Nel 1745 Voltaire era in procinto di far pubblicare la tragedia Il Fanatismo, ovvero Maometto profeta, che oggi non gli guadagnerebbe parecchi fan fra i sostenitori del multiculturalismo. Per quanto sia valida la lettura obliqua del Maometto come critica a certi eccessi politici del Cattolicesimo, si tende a dimenticare facilmente che resta innanzitutto il ritratto poco lusinghiero di un profeta che “semina fanatismo e sedizione, e conduce la sua armata nel nome di un Dio terribile”. Voltaire intuisce che può avere in Benedetto XIV, già cardinal Prospero Lambertini, un alleato prezioso per la sua brillantissima cultura. Spedisce allora un abate, amico di un’amica della sua concubina M.me du Châtelet, a esplorare personalmente in Vaticano la propensione del Papa nei suoi confronti.
Scrive da Parigi il 17 agosto:«Vostra Santità perdoni la libertà presa da uno dei peggiori fedeli, anche se ammiratore zelante della virtù, di presentare al capo della vera religione questo componimento, scritto in opposizione al fondatore di una setta falsa e barbara. A chi avrei potuto con più decoro inscrivere una satira sulla crudeltà e gli errori di un falso profeta, che al vicario e rappresentante di un Dio di verità e di misericordia? Vostra Santità, pertanto, datemi il permesso di porre ai vostri piedi, sia il pezzo e l’autore della stessa, e umilmente a chiedere la protezione dell’uno, e la sua benedizione dell’altro, nella speranza di ciò, con il rispetto più profondo, le bacio i suoi sacri piedi».
L’esito è glorioso: Benedetto XIV fa arrivare a Voltaire dei medaglioni con la propria immagine che diventano il pretesto per una breve e un po’ surreale corrispondenza. A metà agosto 1745 Voltaire può infatti scrivere a Benedetto XIV, sempre nel suo Italiano immaginario, dichiarando di aver «ricevuto co i sensi della piu profonda venerazione e della gratitudine piu viva, j Sacri medaglioni di quali la vostra Santita s’e degnata honorar mi». S’inventa su due piedi di avere appesa «nel mio cabinetto una stampa di vostra Beatitudine» e domanda «al cielo che Vostra Santità sia tardissimamente ricevuta tra quegli Santi dei quali ella con si gran fatica e successo, ha investigato la canonizatione».

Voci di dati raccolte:

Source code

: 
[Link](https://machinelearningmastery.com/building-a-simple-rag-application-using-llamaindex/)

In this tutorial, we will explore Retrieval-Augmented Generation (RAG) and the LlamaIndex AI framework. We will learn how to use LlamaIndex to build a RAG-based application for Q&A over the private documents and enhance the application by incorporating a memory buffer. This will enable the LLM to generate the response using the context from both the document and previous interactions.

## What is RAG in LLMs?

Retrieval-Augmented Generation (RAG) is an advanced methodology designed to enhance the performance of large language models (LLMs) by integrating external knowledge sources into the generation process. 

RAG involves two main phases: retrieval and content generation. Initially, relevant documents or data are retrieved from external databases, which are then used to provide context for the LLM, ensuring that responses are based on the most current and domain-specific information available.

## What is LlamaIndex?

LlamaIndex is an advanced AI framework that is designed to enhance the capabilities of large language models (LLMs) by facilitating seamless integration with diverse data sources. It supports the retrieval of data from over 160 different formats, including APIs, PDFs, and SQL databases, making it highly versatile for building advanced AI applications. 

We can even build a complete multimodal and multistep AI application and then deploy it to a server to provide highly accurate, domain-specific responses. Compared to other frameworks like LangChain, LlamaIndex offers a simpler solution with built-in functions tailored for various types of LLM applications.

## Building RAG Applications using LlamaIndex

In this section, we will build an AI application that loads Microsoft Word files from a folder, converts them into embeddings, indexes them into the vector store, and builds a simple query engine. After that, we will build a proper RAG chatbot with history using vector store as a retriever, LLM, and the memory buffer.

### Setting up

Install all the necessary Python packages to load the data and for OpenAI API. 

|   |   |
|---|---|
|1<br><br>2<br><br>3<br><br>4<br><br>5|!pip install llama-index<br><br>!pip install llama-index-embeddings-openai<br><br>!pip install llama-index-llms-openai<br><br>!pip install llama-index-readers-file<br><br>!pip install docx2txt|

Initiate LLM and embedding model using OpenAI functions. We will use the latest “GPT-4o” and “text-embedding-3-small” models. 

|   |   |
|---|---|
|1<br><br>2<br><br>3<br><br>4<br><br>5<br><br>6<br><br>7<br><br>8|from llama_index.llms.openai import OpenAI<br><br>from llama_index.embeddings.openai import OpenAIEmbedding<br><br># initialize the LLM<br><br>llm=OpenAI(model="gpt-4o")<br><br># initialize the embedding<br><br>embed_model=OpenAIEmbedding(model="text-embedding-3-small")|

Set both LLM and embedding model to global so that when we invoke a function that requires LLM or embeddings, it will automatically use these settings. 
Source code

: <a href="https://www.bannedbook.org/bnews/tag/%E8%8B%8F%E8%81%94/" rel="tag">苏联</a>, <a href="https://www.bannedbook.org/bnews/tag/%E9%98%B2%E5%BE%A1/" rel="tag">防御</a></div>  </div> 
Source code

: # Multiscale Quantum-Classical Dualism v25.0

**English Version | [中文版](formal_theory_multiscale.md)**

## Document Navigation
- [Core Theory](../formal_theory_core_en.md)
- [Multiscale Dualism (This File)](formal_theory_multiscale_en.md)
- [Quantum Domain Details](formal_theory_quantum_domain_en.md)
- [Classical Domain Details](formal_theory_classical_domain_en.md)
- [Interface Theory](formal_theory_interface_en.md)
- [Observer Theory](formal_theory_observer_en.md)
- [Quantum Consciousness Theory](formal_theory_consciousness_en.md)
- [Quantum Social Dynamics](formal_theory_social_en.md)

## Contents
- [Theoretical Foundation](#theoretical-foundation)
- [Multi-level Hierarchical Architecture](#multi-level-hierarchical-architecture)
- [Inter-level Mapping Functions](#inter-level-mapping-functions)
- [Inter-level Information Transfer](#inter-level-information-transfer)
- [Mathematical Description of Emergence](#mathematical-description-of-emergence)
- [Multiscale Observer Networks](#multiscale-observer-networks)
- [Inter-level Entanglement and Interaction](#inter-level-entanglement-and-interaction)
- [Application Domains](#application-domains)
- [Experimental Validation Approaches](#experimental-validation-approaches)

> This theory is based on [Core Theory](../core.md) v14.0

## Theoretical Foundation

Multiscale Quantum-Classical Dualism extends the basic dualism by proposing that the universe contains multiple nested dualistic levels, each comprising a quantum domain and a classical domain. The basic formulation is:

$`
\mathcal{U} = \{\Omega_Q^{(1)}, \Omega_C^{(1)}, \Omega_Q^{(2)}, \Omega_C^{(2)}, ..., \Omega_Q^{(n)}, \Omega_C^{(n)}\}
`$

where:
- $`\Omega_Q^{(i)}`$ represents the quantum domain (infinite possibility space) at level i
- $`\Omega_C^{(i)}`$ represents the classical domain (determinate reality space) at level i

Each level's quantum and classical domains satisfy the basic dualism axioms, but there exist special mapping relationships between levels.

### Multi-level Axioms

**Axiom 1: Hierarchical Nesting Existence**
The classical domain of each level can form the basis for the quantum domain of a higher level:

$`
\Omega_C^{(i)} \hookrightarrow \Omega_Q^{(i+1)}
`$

▶ Compito A:
Rispondi a queste domande sul brano su Voltaire e Benedetto XIV:
(i) In che anno Voltaire stava per far pubblicare la tragedia su Maometto?
(ii) Da quale città Voltaire scrive la lettera del 17 agosto?
(iii) Che cosa fa arrivare Benedetto XIV a Voltaire?
▶ Compito B: Prosegui il brano su Voltaire e Benedetto XIV dopo la sua ultima frase.
Le voci qui non hanno alcun ruolo.

▶ Risposta scritta A:
(i) Nel 1745.
(ii) Da Parigi.
(iii) Dei medaglioni con la propria immagine.

▶ Risposta scritta B:
Si legge nei ringranziamenti per i medaglioni: «Le sembianze di Vostra Eccellenza non sono meglio espresse sulla medaglia che è stato così gentile da mandarmi, quanto lo sono le sembianze del suo pensiero nella lettera con la quale mi avete onorato: mi permetta di porre ai vostri piedi la mia riconoscenza sincera. Nella letteratura, come pure in materia di maggiore importanza, la sua infallibilità non è in contestazione: Vostra Eccellenza è molto più esperto in lingua latina del francese che si degnò di correggere. Io sono davvero stupito di come si poteva così facilmente appellarsi a Virgilio: i papi sono stati sempre classificati come i sovrani più dotti, ma tra loro credo non ci sia mai stato uno in cui tanto apprendimento e buongusto furono uniti. [...] Non posso fare a meno di considerare questo versetto come un felice presagio dei favori conferitemi da Vostra Eccellenza. Così Roma avrebbe acclamato quando Benedetto XIV è stato eletto Papa. Con il massimo rispetto e la gratitudine bacio i suoi piedi sacri, ecc».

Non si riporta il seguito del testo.